REQUIRED ACTION 1
In the forum thread, what does Nikonman say he has been bitten by?
REQUIRED ACTION 2
Reproduce the portion of the forum thread between "I have been" and "(Dec 4, 2004)", inclusive.

EXTRACT PROVIDED
== Segment start ==

# Hello from North Central Indiana



## Nikonman (Apr 9, 2008)

I have been bit by the Archery bug in the worst way. WOW, what a great forum. I could spend countless hours reading, learning and dreaming.

Nikonman


----------



## Dthbyhoyt (Dec 4, 2004)

:welcome: 2 ArcheryTalk


----------



## celticgladiator (Feb 13, 2008)

welcome from So. Dak.


----------



## Tim Roberts (Jul 13, 2002)

:yo: :wave3: Hello and :welcomesign: to Archery Talk Nikonman. Have fun here.


----------



## tylerolsen12 (Feb 8, 2007)

welcome to AT


----------



## Backlash (Feb 18, 2008)

:welcome:to:archery:talk


----------



## hstubblefield (Feb 16, 2008)

welcome


----------



## Nikonman (Apr 9, 2008)

== Segment end ==

Body or hand keypoint data:

== Segment start ==

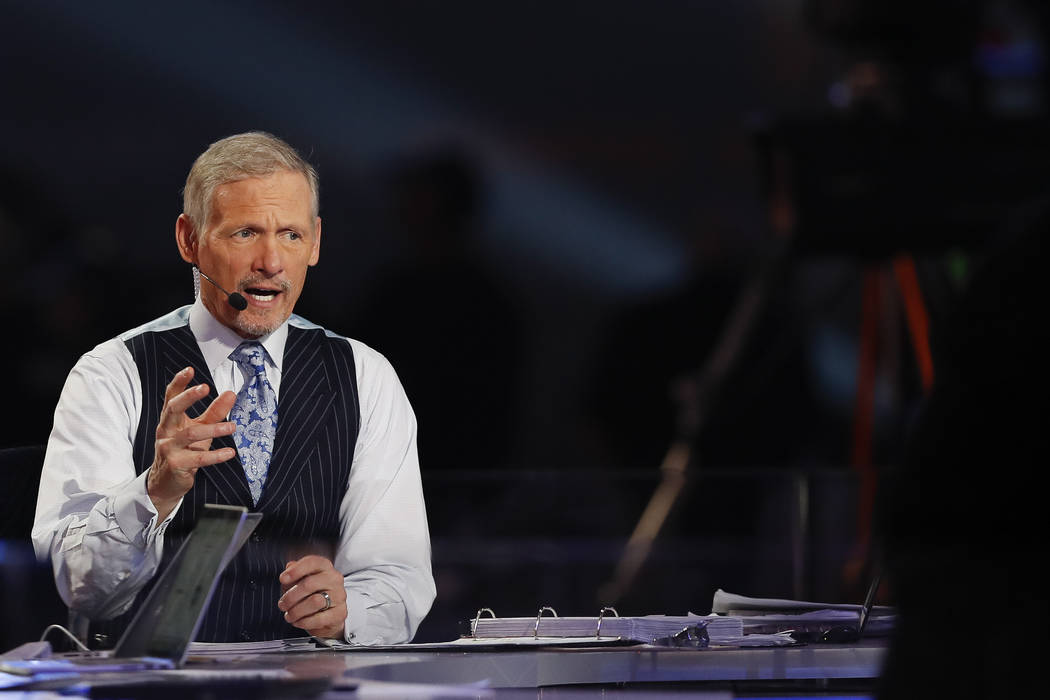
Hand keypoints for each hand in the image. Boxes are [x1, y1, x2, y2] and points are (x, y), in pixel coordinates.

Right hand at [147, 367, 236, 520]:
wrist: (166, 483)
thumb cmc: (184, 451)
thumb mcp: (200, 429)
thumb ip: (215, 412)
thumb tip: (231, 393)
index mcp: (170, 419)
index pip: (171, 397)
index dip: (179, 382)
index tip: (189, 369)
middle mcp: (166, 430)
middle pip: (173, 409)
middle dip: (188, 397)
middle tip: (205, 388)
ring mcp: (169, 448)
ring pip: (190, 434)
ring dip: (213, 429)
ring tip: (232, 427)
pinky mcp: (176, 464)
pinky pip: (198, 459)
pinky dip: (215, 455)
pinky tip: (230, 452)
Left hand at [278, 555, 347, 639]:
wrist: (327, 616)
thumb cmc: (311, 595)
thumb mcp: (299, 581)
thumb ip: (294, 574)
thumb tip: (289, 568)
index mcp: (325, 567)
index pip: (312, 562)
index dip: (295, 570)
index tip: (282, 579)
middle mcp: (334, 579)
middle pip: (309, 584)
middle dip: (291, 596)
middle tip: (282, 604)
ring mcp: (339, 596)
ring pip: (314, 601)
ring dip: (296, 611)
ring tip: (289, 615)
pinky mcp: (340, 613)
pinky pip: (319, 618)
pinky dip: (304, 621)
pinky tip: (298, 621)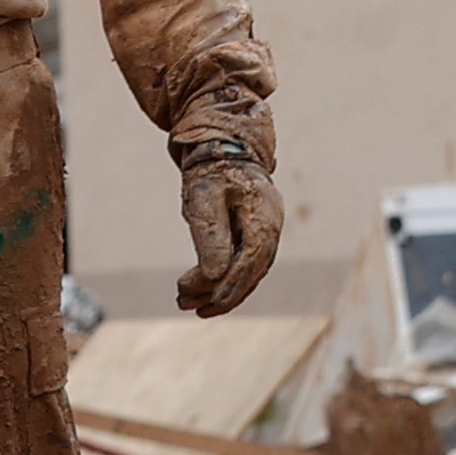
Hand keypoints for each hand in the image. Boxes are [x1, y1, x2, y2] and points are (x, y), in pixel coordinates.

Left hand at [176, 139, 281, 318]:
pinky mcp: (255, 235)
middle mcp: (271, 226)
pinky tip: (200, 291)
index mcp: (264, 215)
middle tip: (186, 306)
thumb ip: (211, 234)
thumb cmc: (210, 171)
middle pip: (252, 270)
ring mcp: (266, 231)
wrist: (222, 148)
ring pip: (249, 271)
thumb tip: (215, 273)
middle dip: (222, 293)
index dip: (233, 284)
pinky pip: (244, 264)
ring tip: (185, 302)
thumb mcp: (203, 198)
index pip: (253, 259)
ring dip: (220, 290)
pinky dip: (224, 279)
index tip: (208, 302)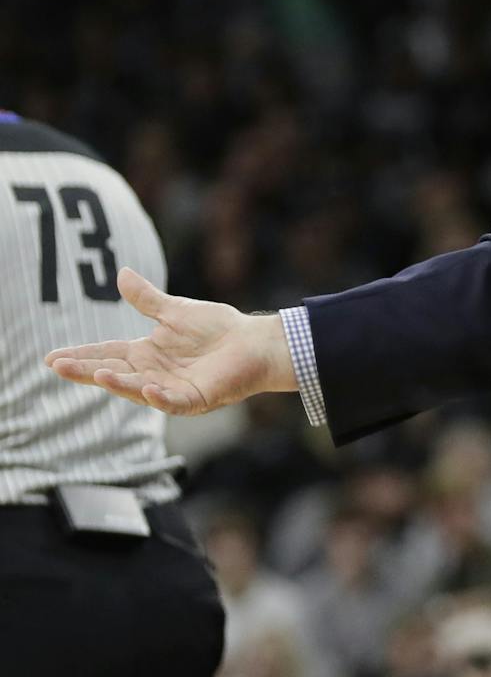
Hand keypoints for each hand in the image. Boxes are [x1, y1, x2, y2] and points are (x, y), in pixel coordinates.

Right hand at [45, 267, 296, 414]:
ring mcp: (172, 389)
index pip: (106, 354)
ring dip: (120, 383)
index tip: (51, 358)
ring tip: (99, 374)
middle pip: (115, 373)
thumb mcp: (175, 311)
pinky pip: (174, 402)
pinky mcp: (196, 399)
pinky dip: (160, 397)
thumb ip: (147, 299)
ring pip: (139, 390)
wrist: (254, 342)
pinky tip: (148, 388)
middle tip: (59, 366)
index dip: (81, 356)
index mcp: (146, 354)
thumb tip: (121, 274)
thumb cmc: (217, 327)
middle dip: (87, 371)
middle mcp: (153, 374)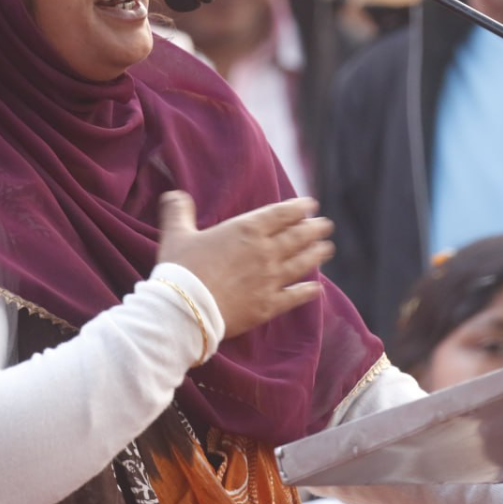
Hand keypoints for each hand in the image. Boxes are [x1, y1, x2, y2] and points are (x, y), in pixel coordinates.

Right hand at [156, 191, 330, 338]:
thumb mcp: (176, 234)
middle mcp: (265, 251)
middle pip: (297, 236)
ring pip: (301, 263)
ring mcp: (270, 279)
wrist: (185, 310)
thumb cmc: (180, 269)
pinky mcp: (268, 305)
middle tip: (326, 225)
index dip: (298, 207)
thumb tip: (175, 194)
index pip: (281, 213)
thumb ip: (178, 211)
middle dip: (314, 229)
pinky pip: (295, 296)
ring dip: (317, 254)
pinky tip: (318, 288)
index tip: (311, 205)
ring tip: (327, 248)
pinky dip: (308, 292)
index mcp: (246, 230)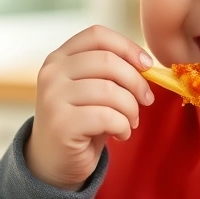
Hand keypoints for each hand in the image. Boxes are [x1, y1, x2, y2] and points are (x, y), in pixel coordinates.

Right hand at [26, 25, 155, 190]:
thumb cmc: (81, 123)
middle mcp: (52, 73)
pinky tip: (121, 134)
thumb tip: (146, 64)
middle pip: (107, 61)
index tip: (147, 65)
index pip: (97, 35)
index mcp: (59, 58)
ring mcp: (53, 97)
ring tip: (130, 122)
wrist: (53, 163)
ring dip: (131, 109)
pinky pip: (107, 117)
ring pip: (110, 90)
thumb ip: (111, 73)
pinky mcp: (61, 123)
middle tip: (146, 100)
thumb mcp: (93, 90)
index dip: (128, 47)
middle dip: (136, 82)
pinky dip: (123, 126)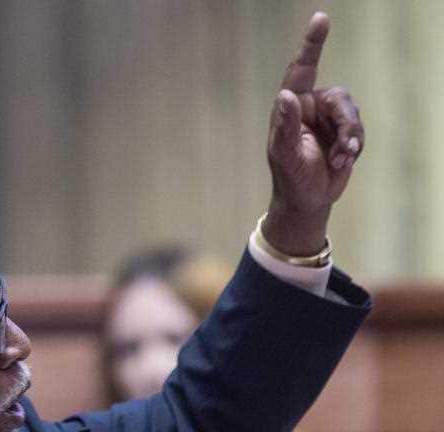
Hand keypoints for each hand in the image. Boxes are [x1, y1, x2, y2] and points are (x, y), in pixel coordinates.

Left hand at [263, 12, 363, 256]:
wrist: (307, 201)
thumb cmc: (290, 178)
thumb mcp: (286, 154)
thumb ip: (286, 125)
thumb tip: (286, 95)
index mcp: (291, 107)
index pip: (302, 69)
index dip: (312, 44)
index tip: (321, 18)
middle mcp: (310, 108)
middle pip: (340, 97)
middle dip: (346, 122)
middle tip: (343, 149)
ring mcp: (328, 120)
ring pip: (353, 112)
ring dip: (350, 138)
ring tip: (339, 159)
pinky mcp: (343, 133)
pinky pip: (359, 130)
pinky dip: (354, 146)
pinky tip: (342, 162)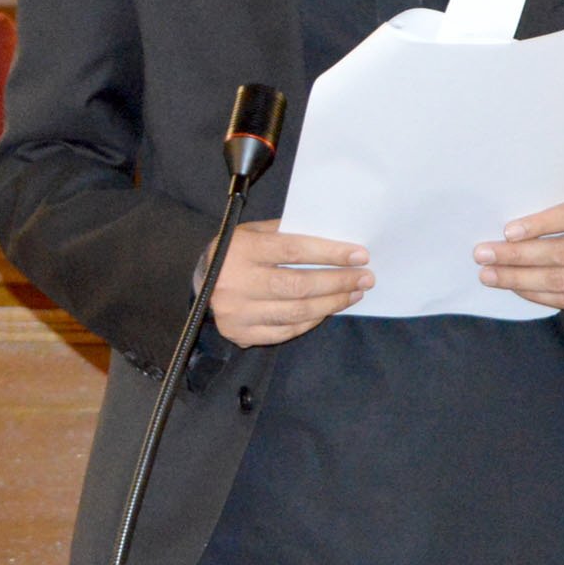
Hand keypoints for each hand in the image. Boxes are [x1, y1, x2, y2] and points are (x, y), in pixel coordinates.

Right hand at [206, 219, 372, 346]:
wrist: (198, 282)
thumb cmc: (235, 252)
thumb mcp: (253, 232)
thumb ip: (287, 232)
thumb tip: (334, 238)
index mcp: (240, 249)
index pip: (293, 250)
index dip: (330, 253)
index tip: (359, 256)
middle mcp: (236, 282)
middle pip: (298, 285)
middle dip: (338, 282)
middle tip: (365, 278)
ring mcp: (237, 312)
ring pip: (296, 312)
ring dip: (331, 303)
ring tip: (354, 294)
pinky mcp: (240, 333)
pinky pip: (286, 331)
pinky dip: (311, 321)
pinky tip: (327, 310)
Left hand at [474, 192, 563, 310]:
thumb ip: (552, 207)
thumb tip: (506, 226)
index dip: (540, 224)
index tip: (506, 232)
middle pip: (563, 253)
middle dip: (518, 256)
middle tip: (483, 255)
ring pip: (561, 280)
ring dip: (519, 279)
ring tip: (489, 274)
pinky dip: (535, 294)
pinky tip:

== Segment end ==

WRITTEN REPLY 1
The archery bug.

WRITTEN REPLY 2
I have been bit by the Archery bug in the worst way. WOW, what a great forum. I could spend countless hours reading, learning and dreaming.

Nikonman


----------



## Dthbyhoyt (Dec 4, 2004)